▶ _TEXT SECTION_

Thursday, November 17, 2005

Kathmandu to Gonda Pt.14 - Back on the road!

A ride through the Nepali Terrai into India:
KTM to Nepalgung (Indian border) – 508 km
KTM to Gonda (India) – 636 km

The ride:
Kathmandu to Mugling Bazaar – 110 km
Mugling Bazaar to Narayanghat – 34 km
Narayanghat to Dumkibas – 63 km

The story so far:
On his search, Mr Felix has ridden through Hell, died in the bathroom, been visited by the Ghosts of Lovers Past, fallen down a mineshaft and found the Green Gibbon. After five days of rock and roll in Narayanghat, he resumes his journey west.

Part 14: Back on the road!

I roll out of Narayanghat at 10 am and Raja stands on the steps of the hotel waving me off. After almost five long days, the certified nut case in room 104 is finally leaving.

I ride past the bus depot and head down beside the market and can’t stop chuckling. Asia! If I was Raja, I’d be throwing rocks at Mr Felix as he pedalled off down the road to the next hotel and lucky houseboy, but no, he’s been attentive all morning and seems genuinely sorry to see me go.

I’d put my arm around him before I climbed on the bike and said, “I’ll never forget you, Raja!” and meant it.

I turn on to the highway into the morning traffic and weave through a long line of squeaking rickshaws carrying bundles of schoolgirls in crisp white shirts and blue skirts, and stand on the pedals and accelerate past gangs of wide-eyed schoolboys on bikes.

“Hello mister!” they chime, and I ring my bell, put on a burst of manly speed and feel the wind clipping at my cheeks.

I’m back on the road.

The highway out of Narayanghat is paved and wide and heads southwest for 60 kilometres, running just to the north of the Royal Chitwan National Park, before it crosses the Binai Khola (Binai River) and heads due west to Butwal, today’s probable destination, a further 60 kilometres on.

It’s a mainly flat run but I’m leaving today’s schedule wide open. If I flag or the weather turns bad, I’ll pull in and spend the night at one of the small guesthouses dotted along the road.

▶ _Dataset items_
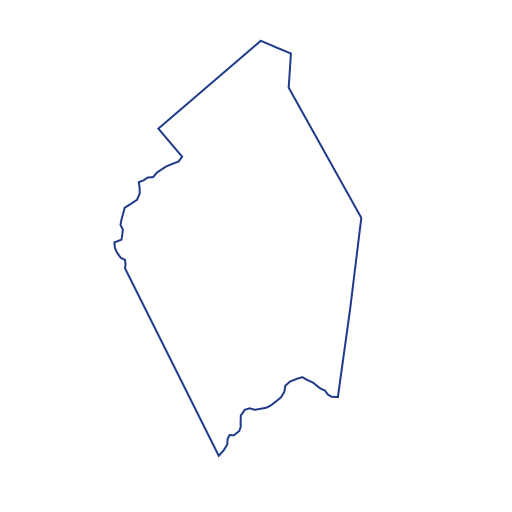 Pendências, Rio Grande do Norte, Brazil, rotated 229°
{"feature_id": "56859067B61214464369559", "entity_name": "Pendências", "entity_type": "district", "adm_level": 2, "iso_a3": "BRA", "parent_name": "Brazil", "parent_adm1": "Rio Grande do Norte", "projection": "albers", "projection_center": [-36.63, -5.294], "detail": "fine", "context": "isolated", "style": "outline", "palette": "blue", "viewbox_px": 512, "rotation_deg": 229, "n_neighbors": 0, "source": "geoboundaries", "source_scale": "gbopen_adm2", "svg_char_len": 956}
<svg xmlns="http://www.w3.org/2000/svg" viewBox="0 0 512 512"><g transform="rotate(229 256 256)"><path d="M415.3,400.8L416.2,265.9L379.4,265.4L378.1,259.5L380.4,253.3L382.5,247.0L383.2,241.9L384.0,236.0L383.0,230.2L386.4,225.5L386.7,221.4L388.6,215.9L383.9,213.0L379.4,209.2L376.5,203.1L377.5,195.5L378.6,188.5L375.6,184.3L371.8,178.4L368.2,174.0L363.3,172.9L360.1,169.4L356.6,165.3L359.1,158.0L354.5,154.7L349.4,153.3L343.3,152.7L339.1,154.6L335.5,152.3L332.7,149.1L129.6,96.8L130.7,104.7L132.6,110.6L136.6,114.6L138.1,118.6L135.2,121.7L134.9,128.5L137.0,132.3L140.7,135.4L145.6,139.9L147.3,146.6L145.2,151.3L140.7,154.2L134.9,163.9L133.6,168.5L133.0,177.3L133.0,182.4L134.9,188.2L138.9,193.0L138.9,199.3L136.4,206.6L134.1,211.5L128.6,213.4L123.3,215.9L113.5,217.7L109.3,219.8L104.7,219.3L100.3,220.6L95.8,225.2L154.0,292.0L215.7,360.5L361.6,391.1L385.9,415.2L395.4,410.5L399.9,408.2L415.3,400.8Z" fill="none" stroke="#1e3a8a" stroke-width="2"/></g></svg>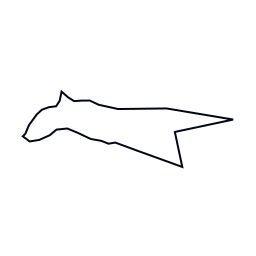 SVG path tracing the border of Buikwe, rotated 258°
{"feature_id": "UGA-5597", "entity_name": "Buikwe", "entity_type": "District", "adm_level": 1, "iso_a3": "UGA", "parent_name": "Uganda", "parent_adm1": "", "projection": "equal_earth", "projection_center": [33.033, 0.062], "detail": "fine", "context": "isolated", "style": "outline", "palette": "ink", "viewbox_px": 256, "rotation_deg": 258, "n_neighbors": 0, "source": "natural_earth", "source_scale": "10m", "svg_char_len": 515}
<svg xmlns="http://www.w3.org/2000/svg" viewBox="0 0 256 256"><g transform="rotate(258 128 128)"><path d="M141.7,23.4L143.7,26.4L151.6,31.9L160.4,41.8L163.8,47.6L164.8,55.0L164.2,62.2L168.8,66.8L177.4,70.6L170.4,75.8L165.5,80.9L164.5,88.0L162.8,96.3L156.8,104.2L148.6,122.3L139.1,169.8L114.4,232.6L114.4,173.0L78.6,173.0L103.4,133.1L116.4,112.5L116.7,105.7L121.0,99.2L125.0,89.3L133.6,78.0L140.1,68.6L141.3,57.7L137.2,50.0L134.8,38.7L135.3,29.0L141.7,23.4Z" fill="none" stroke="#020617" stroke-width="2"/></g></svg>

▶ _WHAT YOU ARE ASKED TO DO_
Continue the account of the bicycle ride west out of Narayanghat, starting right after its last sentence.

▶ _ANSWER TO THE EXERCISE_
After the fun and games of the last few days, and especially last night, I know better than to be headstrong and antagonise the gods.

I stop for a late breakfast a few kilometres out of the city at a roadhouse of sorts, and when leaving almost skittle a lone brown duck that’s taking it’s usual, I guess, leisurely morning constitutional between the petrol pumps. “Sqwak!” goes the duck, highly indignant, flapping its wings, and it pays to concentrate.

I look over my shoulder to see if the owner isn’t standing on the driveway shaking his fist, also highly indignant, but no, it’s Asia, and they don’t do that sort of thing, so on I ride.

Twenty kilometres down the road the traffic drops off to a trickle. There’s dense forest on both sides of the highway and I sit high in the seat, coasting down the centre of a green tunnel while my front tyre goes ‘rrrrrrrr!’

I ride through a small village where young children call to their mothers from darkened doorways and arrest time in a squeal and a jig, and old men sit immobile under shady verandas and give me a quick salute, reminding me of my destination.

I cycle past a herd of cows and pretty girls in wrap around skirts turn their bright, hopeful faces in surprise, splashing light all over the road, and what is this landscape I move through?

There’s rain clouds up ahead – big, floating, white and grey hulks, expanding and billowing slowly upwards into a rich, blue sky, silent and as yet, benign.

On I ride.

Off to my right the thin blue line of the Himalayas comes and goes through the trees and every few kilometres I roll down sharp curves through crisp air into verdant, shaded river valleys, across sparkling streams or the odd wide brown river, and work my way over the bridge and up the other side, pushing on the pedals, leaning over the handlebars until the road levels out again, and I puff and sweat and settle back into rhythm.

Just after one o’clock I cross the Binai Kola and roll into Dumkibas. It’s a small, forgettable village with a few brick houses on each side of the road and a couple of earthen floor chai-shops.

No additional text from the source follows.